Roshan Seetohul plaide également pour une roupie compétitive. « Une roupie forte n’a jamais été favorable à notre secteur.Déjà, quelques années de cela, lorsque l’euro était descendu à Rs 37-Rs 38, le secteur avait grandement souffert. Mais heureusement après, la roupie s’est vite stabilisée, ce qui a redonné confiance aux investisseurs », argue-t-il.

Main-d’oeuvre abondante

Et Charles Cartier de renchérir qu’en raison de la valeur de la roupie, des entreprises et des clients préfèrent délocaliser certaines de leurs activités vers d’autres pays où les monnaies ne sont pas fortes : « Avec la stabilité politique qui se dessine à Madagascar, beaucoup d’acteurs dans ce secteur se penchent sur la possibilité de délocaliser certaines de leurs activités hors du territoire mauricien. »

Avis que partage Roshan Seetohul qui ajoute que les entreprises étrangères vont comparer le coût de faire du business à Maurice avec ce qui se pratique dans les autres destinations concurrentes avant de délocaliser leurs opérations. « Nous n’offrons plus les mêmes avantages en termes monétaires qu’il y a quelques années.Il faut impérativement que nous ne perdions pas notre avantage comparatif », insiste-t-il.

L’autre avantage de la Grande île sur Maurice est sans conteste son large bassin de main-d’œuvre. L’équation se complique pour Maurice quand on sait que ces trois dernières années, le secteur du BPO fait face à un manque de main-d’œuvre qualifiée. Il se voit dans l’obligation d’avoir recours à une main-d’œuvre étrangère qui coûte cher. D’autres opérateurs soutiennent que le facteur le plus important pour cette industrie est le talent. Il faut que nous en disposions en qualité et en quantité. Maurice doit produire des talents afin que nous nous retrouvions dans une situation où l’offre dépasse la demande, et non l’inverse soutient un opérateur.

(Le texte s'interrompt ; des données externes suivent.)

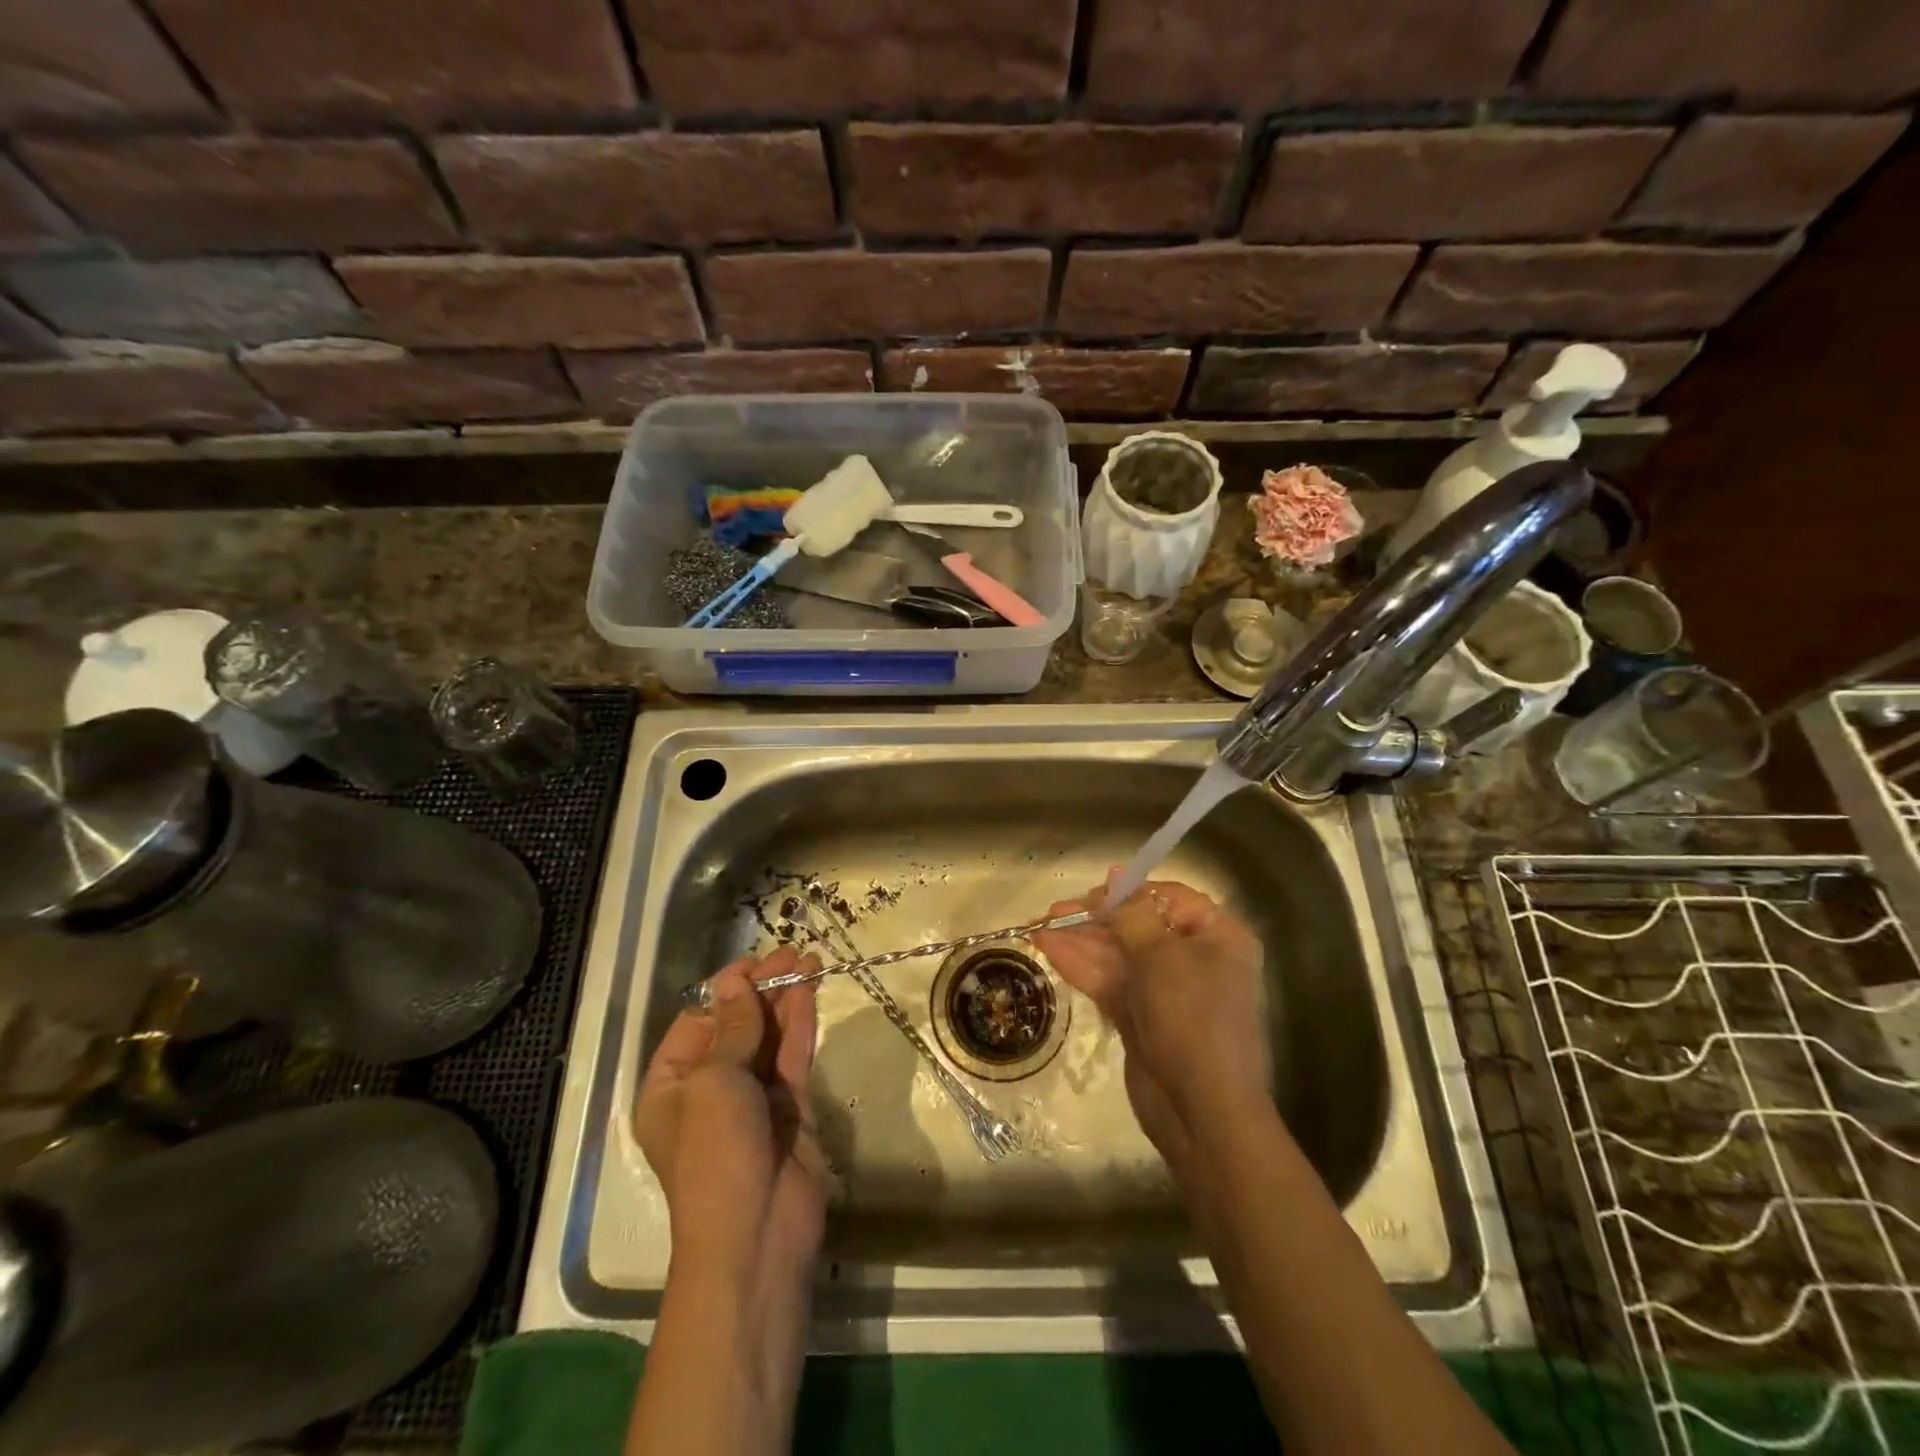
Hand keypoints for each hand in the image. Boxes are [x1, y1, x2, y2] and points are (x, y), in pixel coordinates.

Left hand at [634, 947, 828, 1285]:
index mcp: (672, 1086)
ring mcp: (752, 1098)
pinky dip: (801, 1024)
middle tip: (792, 953)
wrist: (757, 1234)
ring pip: (769, 1036)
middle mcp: (710, 1088)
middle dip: (762, 989)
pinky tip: (811, 992)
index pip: (698, 1022)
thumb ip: (733, 1028)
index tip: (755, 962)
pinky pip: (792, 1057)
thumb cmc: (716, 1154)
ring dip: (786, 999)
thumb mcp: (715, 1082)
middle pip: (737, 1025)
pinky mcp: (789, 1107)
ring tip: (809, 960)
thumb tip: (735, 982)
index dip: (726, 990)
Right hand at [1032, 874, 1266, 1175]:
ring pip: (1118, 954)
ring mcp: (1166, 989)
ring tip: (1038, 928)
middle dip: (1094, 919)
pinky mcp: (1142, 1015)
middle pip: (1137, 925)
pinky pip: (1110, 981)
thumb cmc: (1191, 1019)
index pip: (1169, 898)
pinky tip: (1049, 951)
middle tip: (1052, 912)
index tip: (1092, 895)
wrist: (1201, 1111)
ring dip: (1080, 941)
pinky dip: (1082, 967)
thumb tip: (1116, 873)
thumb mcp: (1160, 957)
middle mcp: (1193, 957)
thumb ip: (1131, 913)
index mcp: (1216, 936)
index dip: (1128, 891)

Pour la main-d’œuvre, l’offre doit effectivement dépasser la demande afin de permettre aux entreprises de se développer. La croissance des entreprises du BPO a été freinée en raison du manque de ressources disponibles sur le marché. Avec une main-d’œuvre abondante, les salaires seront plus stables, ce qui maintiendra la compétitivité de Maurice.

De son côté, avec une population de plus de 22 millions d’habitants (contre 1,3 million pour Maurice), Madagascar dispose d’un bassin de main-d’œuvre significatif à bon marché qui renforce son attrait au regard des investisseurs évoluant dans les Tic-BPO.

Par ailleurs, étant un pays francophone, Madagascar reste très proche du marché français et des investisseurs francophones. Ce qui fait dire à Charles Cartier que « pour le marché francophone, nos principaux concurrents sont Madagascar et les pays du Maghreb. »

Ainsi, si des mesures ne sont pas rapidement prises par les autorités locales pour rendre ce secteur plus attrayant et compétitif, Madagascar s’imposera d’ici à quelques années comme un sérieux concurrent pour Maurice plus particulièrement sur le marché francophone.